- **WORK ITEM**:
Reproduce each of the following rows word for word, omitting the pictures.

(Figure understanding tasks)
══════════════════════════════
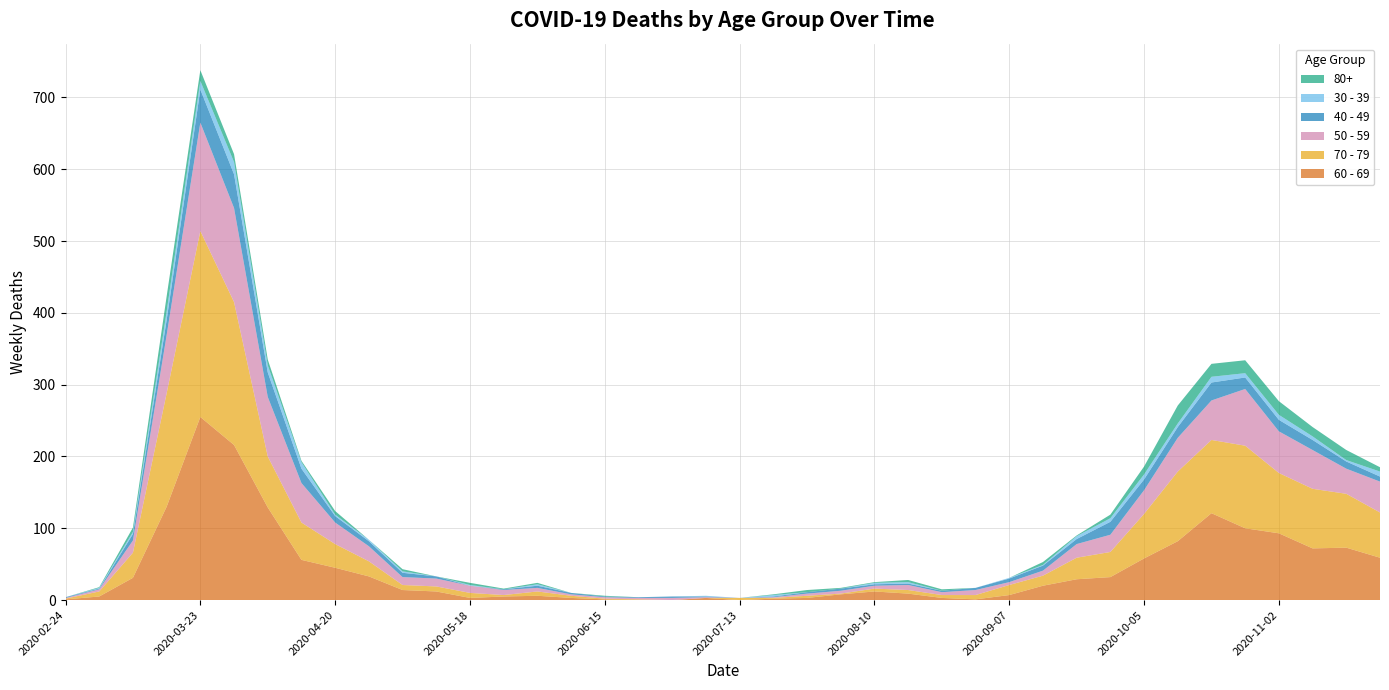

Reading left to right, what are all the values shown in this chart?

80+: 0	1	6	21	15	11	8	2	5	0	3	0	3	1	2	0	1	0	0	0	0	1	3	1	1	3	2	0	0	4	1	5	11	25	18	18	19	13	14	6
30 - 39: 0	1	3	12	12	17	10	9	2	2	2	0	1	0	2	0	0	0	0	1	0	2	0	0	2	2	0	0	1	1	4	5	7	5	8	6	7	5	2	7
40 - 49: 1	1	9	21	46	47	34	20	9	7	6	3	0	1	3	2	1	1	2	1	0	1	2	3	2	2	2	3	5	7	7	18	15	15	25	16	16	14	10	7
50 - 59: 1	3	17	81	151	131	83	55	30	21	11	11	10	7	5	2	2	2	3	1	0	1	3	4	4	7	4	7	4	7	19	24	33	47	55	79	58	54	35	43
60 - 69: 1	5	31	130	255	216	129	56	45	33	14	12	3	5	6	3	1	0	0	3	0	2	3	8	12	9	3	1	7	20	29	32	58	82	121	100	93	72	73	59
70 - 79: 1	7	35	158	259	199	71	52	33	21	7	7	7	2	6	3	1	1	0	0	3	1	3	1	4	5	4	6	14	14	30	35	62	97	102	115	84	83	75	63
══════════════════════════════
- **OUTPUT OF THE EXERCISE**:
Reading left to right, what are all the values shown in this chart?

80+: 0	1	6	21	15	11	8	2	5	0	3	0	3	1	2	0	1	0	0	0	0	1	3	1	1	3	2	0	0	4	1	5	11	25	18	18	19	13	14	6
30 - 39: 0	1	3	12	12	17	10	9	2	2	2	0	1	0	2	0	0	0	0	1	0	2	0	0	2	2	0	0	1	1	4	5	7	5	8	6	7	5	2	7
40 - 49: 1	1	9	21	46	47	34	20	9	7	6	3	0	1	3	2	1	1	2	1	0	1	2	3	2	2	2	3	5	7	7	18	15	15	25	16	16	14	10	7
50 - 59: 1	3	17	81	151	131	83	55	30	21	11	11	10	7	5	2	2	2	3	1	0	1	3	4	4	7	4	7	4	7	19	24	33	47	55	79	58	54	35	43
60 - 69: 1	5	31	130	255	216	129	56	45	33	14	12	3	5	6	3	1	0	0	3	0	2	3	8	12	9	3	1	7	20	29	32	58	82	121	100	93	72	73	59
70 - 79: 1	7	35	158	259	199	71	52	33	21	7	7	7	2	6	3	1	1	0	0	3	1	3	1	4	5	4	6	14	14	30	35	62	97	102	115	84	83	75	63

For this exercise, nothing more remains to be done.